TEXTE À LIRE:
"Alexandre Dhaussy n'est pas un fou de Dieu. Il est un fou." Le jeune homme écoute son avocat plaider son irresponsabilité pénale, qui lui épargnerait les assises pour avoir poignardé au nom de l'islam un militaire près de Paris, en 2013.
"Sa main a été conduite par sa folie", "ce qu'il a d'un terroriste, c'est la barbe!", poursuit Alain Mamère lors d'une audience jeudi devant la cour d'appel de Paris, sous les yeux du chasseur alpin Cédric Cordiez, poignardé au cou pendant une patrouille à La Défense dans le cadre de Vigipirate.
Devant la chambre de l'instruction, le ministère public s'est rangé à cette thèse d'une abolition du discernement de ce Francilien de 24 ans, réclamant son internement en psychiatrie en raison de "troubles mentaux, nécessitant des soins et compromettant la sécurité des personnes". L'avocat du militaire, Philippe Lecoyer, a concédé que "malheureusement, il n'y (aura) vraisemblablement pas de procès" pour le jeune homme détenu à l'isolement.
Moins un islamiste radical qu'un malade mental? Durant l'instruction, les psychiatres ne se sont pas accordés. Jeudi encore, deux sont venus défendre l'abolition du discernement -l'un évoquant une bipolarité, l'autre une schizophrénie-, pendant qu'une cons?ur penchait pour une simple altération, qui permettrait un procès. La cour tranchera le 5 novembre.
Dans le box, chemise blanche impeccable, barbe drue non taillée, Dhaussy écoute la litanie de ses échecs: scolarité ratée, relations familiales exécrables, parcours professionnel erratique. Les experts évoquent son "potentiel de violence", son "indocilité à pouvoir être dans un groupe normalement organisé d'élèves", ses "troubles de la personnalité qui évoluent vraisemblablement depuis l'enfance", sa "grande froideur".

[Entrées enregistrées]
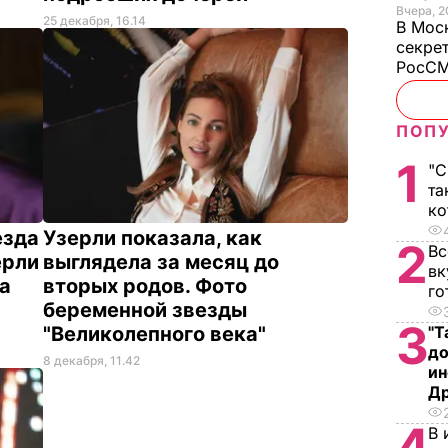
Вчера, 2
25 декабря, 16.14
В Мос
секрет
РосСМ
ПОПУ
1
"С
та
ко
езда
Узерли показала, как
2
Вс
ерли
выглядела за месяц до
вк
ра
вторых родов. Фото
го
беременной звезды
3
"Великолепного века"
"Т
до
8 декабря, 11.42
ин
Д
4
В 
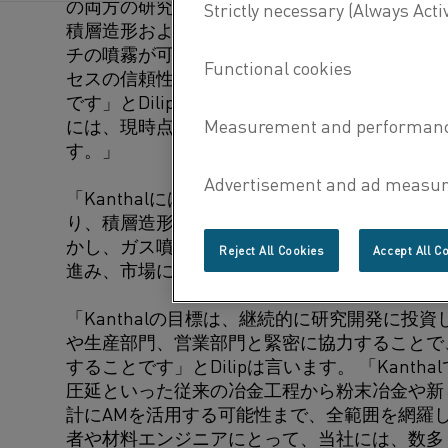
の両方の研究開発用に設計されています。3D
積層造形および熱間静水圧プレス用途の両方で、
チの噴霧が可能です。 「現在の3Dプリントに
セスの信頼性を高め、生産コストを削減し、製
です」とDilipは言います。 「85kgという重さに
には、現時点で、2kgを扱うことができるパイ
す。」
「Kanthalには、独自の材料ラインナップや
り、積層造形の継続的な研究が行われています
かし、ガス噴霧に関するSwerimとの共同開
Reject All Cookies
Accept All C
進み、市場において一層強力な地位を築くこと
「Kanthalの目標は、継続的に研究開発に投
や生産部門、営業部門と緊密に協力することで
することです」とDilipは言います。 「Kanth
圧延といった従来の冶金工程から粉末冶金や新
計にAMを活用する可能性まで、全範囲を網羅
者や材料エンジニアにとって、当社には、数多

...

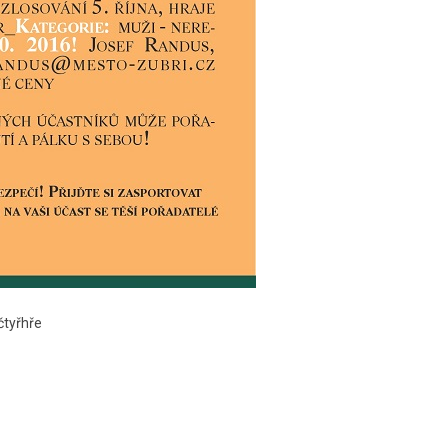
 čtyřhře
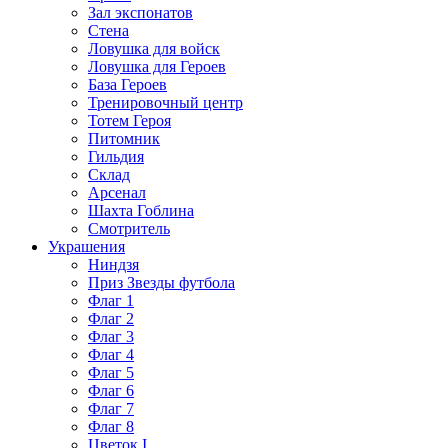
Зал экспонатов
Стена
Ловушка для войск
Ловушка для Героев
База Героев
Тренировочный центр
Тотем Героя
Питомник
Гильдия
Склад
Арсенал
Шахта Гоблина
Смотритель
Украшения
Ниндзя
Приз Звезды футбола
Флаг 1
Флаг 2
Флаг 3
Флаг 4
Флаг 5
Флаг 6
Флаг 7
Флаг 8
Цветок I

ÉNONCÉ: Pourriez-vous recopier le passage de l'article sur Alexandre Dhaussy compris entre "Devant la chambre" et "le 5 novembre." inclus, en remplaçant "psychiatres" par "médecins" ?

SOLUTION:
Devant la chambre de l'instruction, le ministère public s'est rangé à cette thèse d'une abolition du discernement de ce Francilien de 24 ans, réclamant son internement en psychiatrie en raison de "troubles mentaux, nécessitant des soins et compromettant la sécurité des personnes". L'avocat du militaire, Philippe Lecoyer, a concédé que "malheureusement, il n'y (aura) vraisemblablement pas de procès" pour le jeune homme détenu à l'isolement.
Moins un islamiste radical qu'un malade mental? Durant l'instruction, les médecins ne se sont pas accordés. Jeudi encore, deux sont venus défendre l'abolition du discernement -l'un évoquant une bipolarité, l'autre une schizophrénie-, pendant qu'une cons?ur penchait pour une simple altération, qui permettrait un procès. La cour tranchera le 5 novembre.